**ABOUT THIS EXERCISE**
Your answer must be an exact copy of the data below.

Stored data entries
========================================================================
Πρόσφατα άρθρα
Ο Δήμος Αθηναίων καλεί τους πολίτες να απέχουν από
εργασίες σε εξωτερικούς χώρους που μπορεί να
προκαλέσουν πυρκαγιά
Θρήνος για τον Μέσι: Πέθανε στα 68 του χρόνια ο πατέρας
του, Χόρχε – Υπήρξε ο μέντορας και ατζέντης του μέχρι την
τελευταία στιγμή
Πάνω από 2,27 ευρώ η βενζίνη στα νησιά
========================================================================
**TASK RESULT**
Πρόσφατα άρθρα
Ο Δήμος Αθηναίων καλεί τους πολίτες να απέχουν από
εργασίες σε εξωτερικούς χώρους που μπορεί να
προκαλέσουν πυρκαγιά
Θρήνος για τον Μέσι: Πέθανε στα 68 του χρόνια ο πατέρας
του, Χόρχε – Υπήρξε ο μέντορας και ατζέντης του μέχρι την
τελευταία στιγμή
Πάνω από 2,27 ευρώ η βενζίνη στα νησιά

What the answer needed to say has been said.